# Tuning an XGBoost Model

The goal of this notebook is to train and evaluate an XGBoost model, comparing it's performance on a holdout set against other types of models (LR, SVC, LDA). 

To ensure reproducibility and consistent evaluation across models, all datasets were **pre-split into cross-val data and holdout data** as below:

| Split type           | CV training file     | Holdout file              | Description                              |
| -------------------- | -------------------- | ------------------------- | ---------------------------------------- |
| **Random**           | `apps_cv_random.csv` | `apps_holdout_random.csv` | Simple random sampling                   |
| **Stratified**       | `apps_cv_strat.csv`  | `apps_holdout_strat.csv`  | Stratified by `TARGET`                   |
| **Multi-Stratified** | `apps_cv_multi.csv`  | `apps_holdout_multi.csv`  | Stratified by `TARGET` + `CODE_GENDER_M` |

Each dataset for cross-validation (`apps_cv_*.csv`) also contains a column, `fold`, with pre-assigned folds from 1-5 using the corresponding splitting method to ensure consistent evaluation.

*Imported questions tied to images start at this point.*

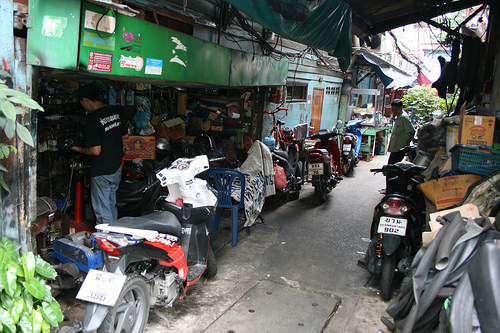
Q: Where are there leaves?
A: Left side of photo.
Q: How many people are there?
A: Two.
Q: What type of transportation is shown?
A: Motorcycles.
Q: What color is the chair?
A: Blue.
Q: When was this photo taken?
A: During the day.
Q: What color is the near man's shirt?
A: Black.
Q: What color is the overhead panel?
A: Green.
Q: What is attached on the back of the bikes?
A: License plates.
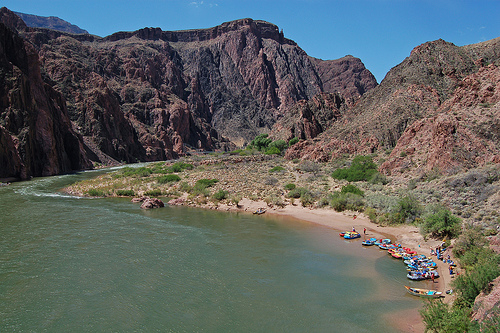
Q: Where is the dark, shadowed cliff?
A: At the left side.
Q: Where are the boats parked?
A: At the beach.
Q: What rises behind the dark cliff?
A: Another cliff.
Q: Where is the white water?
A: Where the river meets the beach.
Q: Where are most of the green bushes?
A: At the shoreline.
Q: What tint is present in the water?
A: Green.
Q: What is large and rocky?
A: A mountain.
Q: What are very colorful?
A: The boats.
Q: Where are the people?
A: On the sand.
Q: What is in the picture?
A: Boats.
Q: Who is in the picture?
A: People.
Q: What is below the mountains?
A: A river.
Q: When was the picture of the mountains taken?
A: Daytime.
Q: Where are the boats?
A: The river bank.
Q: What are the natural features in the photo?
A: Mountains.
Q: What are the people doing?
A: Standing.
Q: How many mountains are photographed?
A: Two.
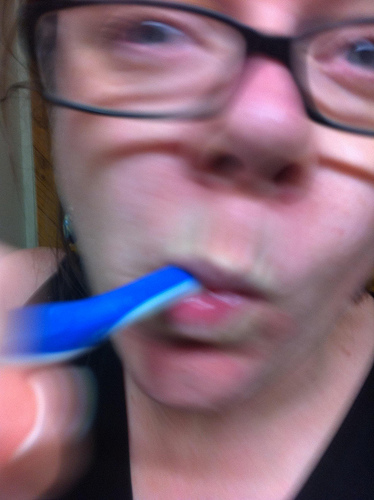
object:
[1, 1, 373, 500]
person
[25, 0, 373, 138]
glasses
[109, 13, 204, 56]
eyes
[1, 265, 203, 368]
toothbrush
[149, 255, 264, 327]
mouth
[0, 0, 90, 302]
hair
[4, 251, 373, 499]
top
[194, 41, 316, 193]
nose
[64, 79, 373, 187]
shadow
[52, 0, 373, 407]
face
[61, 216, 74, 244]
earring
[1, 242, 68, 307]
shoulder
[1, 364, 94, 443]
fingers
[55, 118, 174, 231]
cheek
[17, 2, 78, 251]
doorway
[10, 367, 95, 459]
nail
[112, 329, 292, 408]
chin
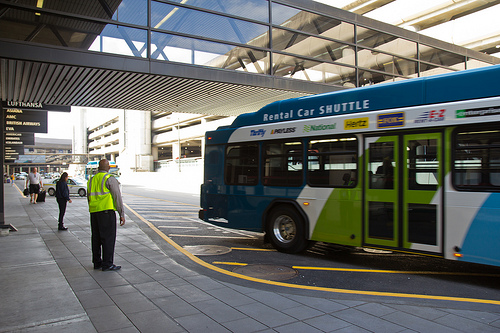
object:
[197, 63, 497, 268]
bus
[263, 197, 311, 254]
wheel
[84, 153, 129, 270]
man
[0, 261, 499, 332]
street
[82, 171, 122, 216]
vest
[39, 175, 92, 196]
car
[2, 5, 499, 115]
bridge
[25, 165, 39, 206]
man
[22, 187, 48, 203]
luggage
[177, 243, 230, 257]
cover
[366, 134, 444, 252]
door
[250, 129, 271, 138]
logo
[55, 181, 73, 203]
jacket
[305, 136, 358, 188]
window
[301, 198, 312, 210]
light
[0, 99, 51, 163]
signs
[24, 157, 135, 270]
people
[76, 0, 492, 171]
garage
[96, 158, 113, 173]
head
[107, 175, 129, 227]
arm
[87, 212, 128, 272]
legs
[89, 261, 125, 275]
shoes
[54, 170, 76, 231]
woman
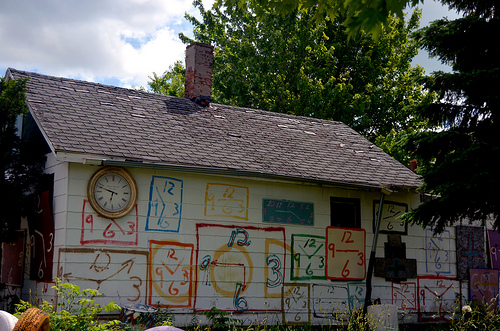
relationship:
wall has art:
[70, 161, 496, 319] [78, 167, 479, 309]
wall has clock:
[70, 161, 496, 319] [91, 159, 149, 215]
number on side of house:
[341, 231, 359, 247] [4, 65, 446, 322]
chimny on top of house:
[178, 34, 219, 105] [4, 65, 446, 322]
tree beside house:
[151, 2, 434, 144] [4, 65, 446, 322]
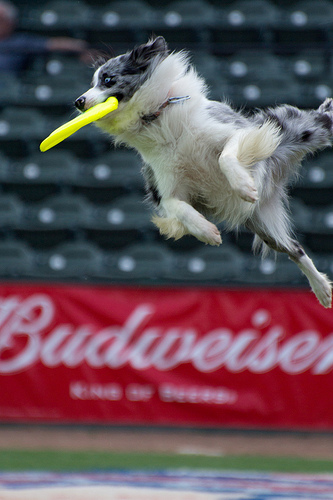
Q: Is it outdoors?
A: Yes, it is outdoors.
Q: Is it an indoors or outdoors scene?
A: It is outdoors.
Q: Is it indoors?
A: No, it is outdoors.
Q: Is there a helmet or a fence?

Therefore, no additional splitting is needed inside this notebook -- can simply loop through assigned folds for cross-validation.


In [25]:
import pandas as pd 
import numpy as np 
from xgboost import XGBClassifier
from itertools import product
import time

## Evaluation Functions

Copying over metric functions from `cross_val.ipynb`. Note that in that file, we assigned folds already for each type of splitting to maintain consistent comparison across modeling. So, there will be no explicit splitting in this fild, we will just use the folds already created, but still make it clear what type of splitting was used. 

In [26]:
# METRICS 

def classification_metrics(y_true, y_pred):
    """
    Computes confusion matrix + accuracy, precision, recall, F1, and balanced accuracy.
    """
    y_true = np.asarray(y_true)
    y_pred = np.asarray(y_pred)

    # Confusion matrix components
    tp = np.sum((y_true == 1) & (y_pred == 1))
    tn = np.sum((y_true == 0) & (y_pred == 0))
    fp = np.sum((y_true == 0) & (y_pred == 1))
    fn = np.sum((y_true == 1) & (y_pred == 0))

    # Metrics
    acc  = (tp + tn) / max((tp + tn + fp + fn), 1)
    prec = tp / max((tp + fp), 1)
    rec  = tp / max((tp + fn), 1)
    f1   = (2 * prec * rec / max((prec + rec), 1e-12)) if (prec + rec) > 0 else 0.0

    # Specificity (True Negative Rate)
    spec = tn / max((tn + fp), 1)

    # Balanced accuracy
    bal_acc = 0.5 * (rec + spec)

    metrics = {
        "n": len(y_true),
        "tp": tp, "tn": tn, "fp": fp, "fn": fn,
        "acc": acc, "bal_acc": bal_acc, "prec": prec, "rec": rec, "spec": spec,
        "f1": f1
    }
    return metrics

def roc_auc_from_probs(y_true, y_prob):
    
    desc_sort_indices = np.argsort(-y_prob)
    y_true = np.array(y_true)[desc_sort_indices]
    y_prob = np.array(y_prob)[desc_sort_indices]
    pos = np.sum(y_true == 1)
    neg = np.sum(y_true == 0)

    # running totals for TPR/FPR
    tpr = [0.0]
    fpr = [0.0]
    tp = fp = 0
    for i in range(len(y_true)):
        if y_true[i] == 1:
            tp += 1
        else:
            fp += 1
        tpr.append(tp / pos)
        fpr.append(fp / neg)

    # get auc
    auc = np.trapz(tpr, fpr)
    return auc

# Model Development

**Notes:** 
- All evaluation will focus on stratified cross-validation, but we will test the other methods as well. 
- Recall that folds have been pre-assigned to ensure consistency across different model development processes
- For our other models, we have decided to scale + PCA, but this is not necessary for nonlinear tree-based algorithms like XGBoost
    - these can only really hurt XGBoost, so we will not use it here

**Process:**
1. Setting a baseline
    - evaluating an xgb model with all default parameters to build off of
2. Hyperparameter tuning
    - evaluate many different combinations of parameters
    - choose the best set based on average ROC-AUC across all folds
3. Threshold tuning
    - tweak the threshold on the best model to maximize F1 
        - note that roc-auc is not affected by threshold, so we need a different optimizing metric
4. Holdout evaluation
    - evaluate on the corresponding holdout table. the performance here is what we will compare with other models (LR, SVC, LDA)

## 0. Setup


### Read in the data:

Recall that we have different datasets for each type of cross validation. We are currently focusing on the stratified splitting method, but random and multiple-stratification methods are avaiable for testing/comparison.

In [27]:
apps_cv_strat = pd.read_csv("data/apps_cv_strat.csv")
apps_holdout_strat = pd.read_csv("data/apps_holdout_strat.csv")
target_col = 'TARGET'
feature_cols = [col for col in apps_cv_strat.columns if col not in 
                [target_col, 'SK_ID_CURR', 'fold', 'neighbors_target_mean_500']]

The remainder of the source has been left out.